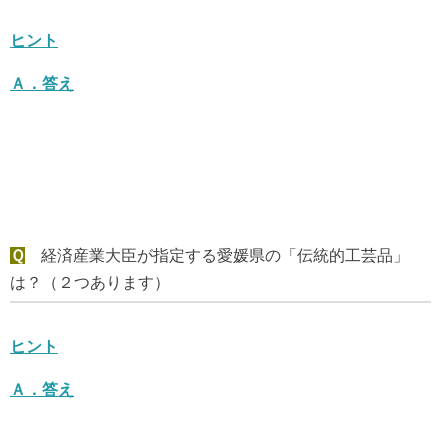
ヒント
Ａ．
答え
Ｑ
経済産業大臣が指定する愛媛県の「伝統的工芸品」
は？（２つあります）
ヒント
Ａ．
答え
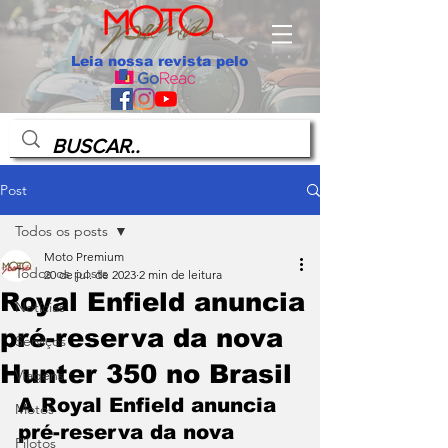
Leia nossa revista pelo
Post
Todos os posts
Moto Premium
Todos os posts
20 de jul. de 2023
2 min de leitura
Royal Enfield anuncia
Notícias
pré-reserva da nova
Serviços
Hunter 350 no Brasil
Viagens
A Royal Enfield anuncia 
Motos
pré-reserva da nova 
Pilotos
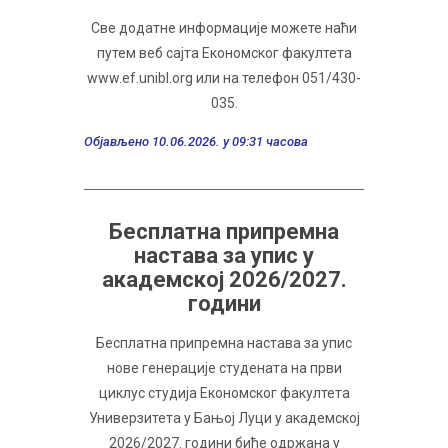
Све додатне информације можете наћи
путем веб сајта Економског факултета
www.ef.unibl.org или на телефон 051/430-
035.
Објављено 10.06.2026. у 09:31 часова
Бесплатна припремна
настава за упис у
академској 2026/2027.
години
Бесплатна припремна настава за упис
нове генерације студената на први
циклус студија Економског факултета
Универзитета у Бањој Луци у академској
2026/2027. години биће одржана у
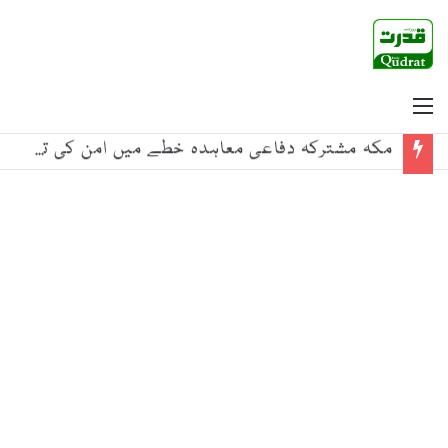
Menu
مکہ مشترکہ دفاعی معاہدہ خطے میں امن کی تاریخی دستاویز ہے، بلاول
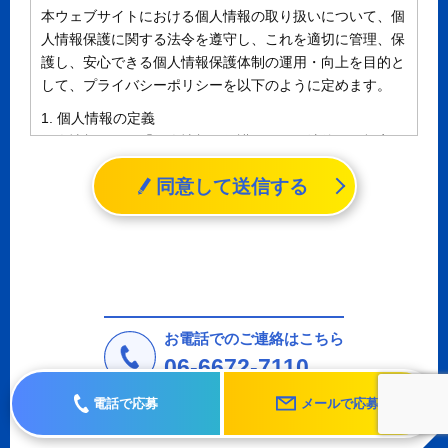
本ウェブサイトにおける個人情報の取り扱いについて、個
人情報保護に関する法令を遵守し、これを適切に管理、保
護し、安心できる個人情報保護体制の運用・向上を目的と
して、プライバシーポリシーを以下のように定めます。
1. 個人情報の定義
個人情報とは、「個人情報の保護に関する法律」に規定さ
れる生存する個人に関する情報であって、氏名、生年月日
同意して送信する
その他の記述等により特定の個人を識別することができる
情報（個人識別情報）を指します。
2. 個人情報の収集、利用、提供
収集した個人情報の使用目的・範囲を下記に限定し、適切
に取り扱います。応募者等の同意を事前に得た場合、又は
法令により許された場合を除き、個人情報を第三者に提供
しません。
お電話でのご連絡はこちら
a.応募者等からのお問い合わせに対応・管理するため
06-6672-7110
b.本ウェブサイトにおけるサービスの提供・運用のため
電話で応募
メールで応募
c.重要なお知らせなど必要に応じたご連絡のため
d.上記の利用目的に付随する目的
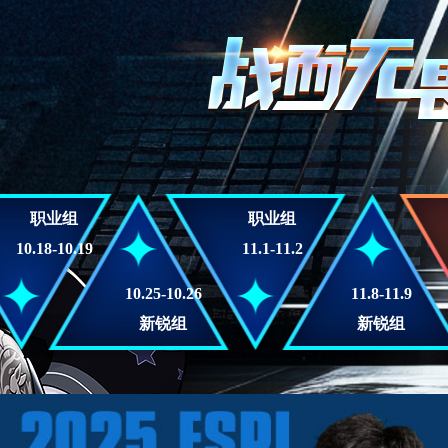
职业组
职业组
10.18-10.19
11.1-11.2
10.25-10.26
11.8-11.9
新锐组
新锐组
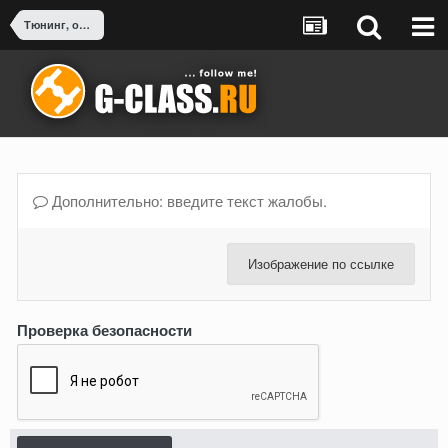
Тюнинг, оснащение, доработка G-Class
Дополнительно: введите текст жалобы.
Изображение по ссылке
Проверка безопасности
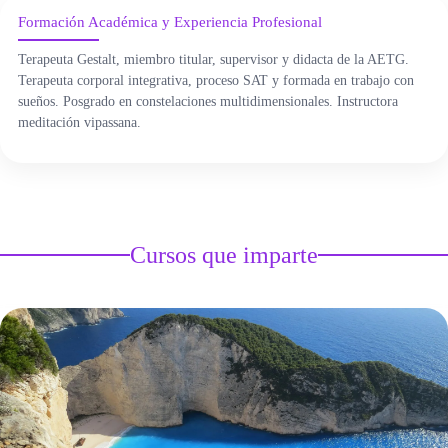
ÁREA DE TRAUMA
Formación Académica y Experiencia Profesional
ÁREA DE CORPORAL
Terapeuta Gestalt, miembro titular, supervisor y didacta de la AETG.
Terapeuta corporal integrativa, proceso SAT y formada en trabajo con
sueños. Posgrado en constelaciones multidimensionales. Instructora
ÁREA DE PEDAGOGÍA SISTÉMICA
meditación vipassana.
ÁREA DE INTERVENCIÓN ESTRATÉGICA
ÁREA ONLINE
Cursos que imparte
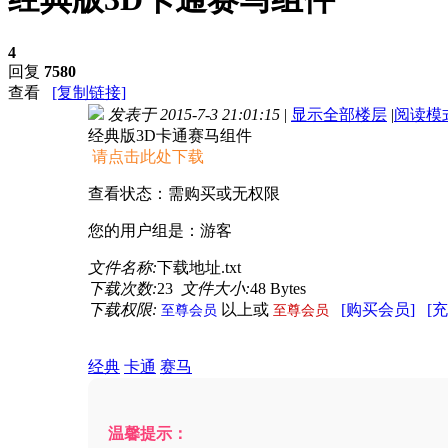
4
回复
7580
查看
[复制链接]
发表于 2015-7-3 21:01:15
|
显示全部楼层
|
阅读模
经典版3D卡通赛马组件
请点击此处下载
查看状态：需购买或无权限
您的用户组是：游客
文件名称:
下载地址.txt
下载次数:
23
文件大小:
48 Bytes
下载权限:
以上或
[购买会员]
[
至尊会员
至尊会员
经典
卡通
赛马
温馨提示：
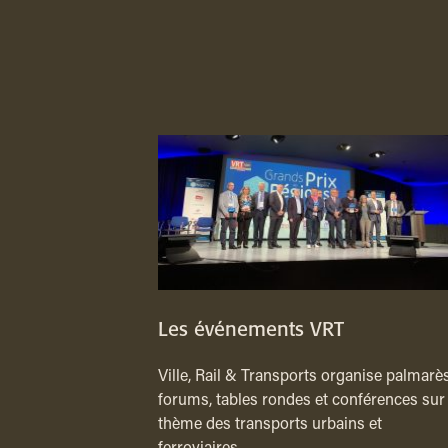
Les événements VRT
Ville, Rail & Transports organise palmarès
forums, tables rondes et conférences sur 
thème des transports urbains et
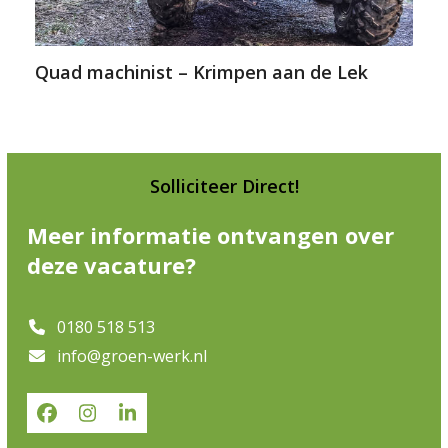
Quad machinist – Krimpen aan de Lek
Solliciteer Direct!
Meer informatie ontvangen over
deze vacature?
0180 518 513
info@groen-werk.nl
Facebook
Instagram
LinkedIn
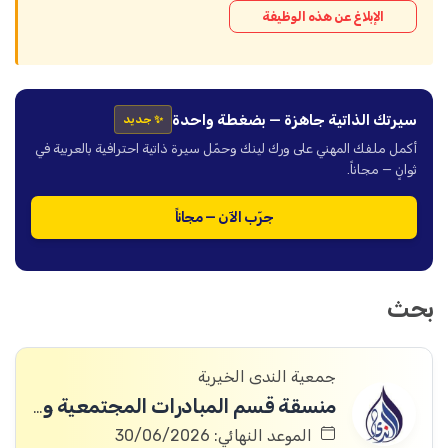
الإبلاغ عن هذه الوظيفة
سيرتك الذاتية جاهزة — بضغطة واحدة
✨ جديد
أكمل ملفك المهني على ورك لينك وحمّل سيرة ذاتية احترافية بالعربية في
ثوانٍ — مجاناً.
جرّب الآن — مجاناً
بحث
جمعية الندى الخيرية
منسقة قسم المبادرات المجتمعية والشبابية
الموعد النهائي: 30/06/2026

----------------------------------------

List every line of the records that contains the string "ÁREA", copying each such line in full.

» **EXERCISE RESPONSE**
ÁREA DE TRAUMA
ÁREA DE CORPORAL
ÁREA DE PEDAGOGÍA SISTÉMICA
ÁREA DE INTERVENCIÓN ESTRATÉGICA
ÁREA ONLINE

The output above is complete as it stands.